**What you should do:**
Without the pictures, set down the records below word for word.
=== Begin Enclosure ===
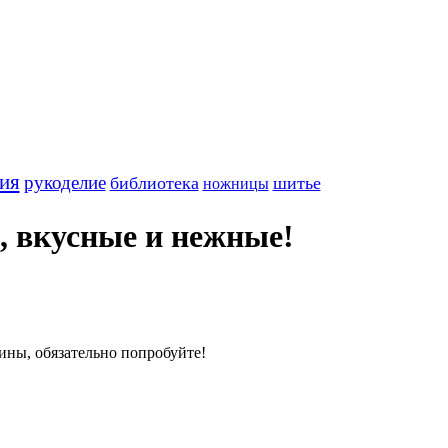
ия
рукоделие
библиотека
шитье
ножницы
, вкусные и нежные!
ны, обязательно попробуйте!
=== End Enclosure ===
**Result of this task:**
ия
рукоделие
библиотека
шитье
ножницы
, вкусные и нежные!
ны, обязательно попробуйте!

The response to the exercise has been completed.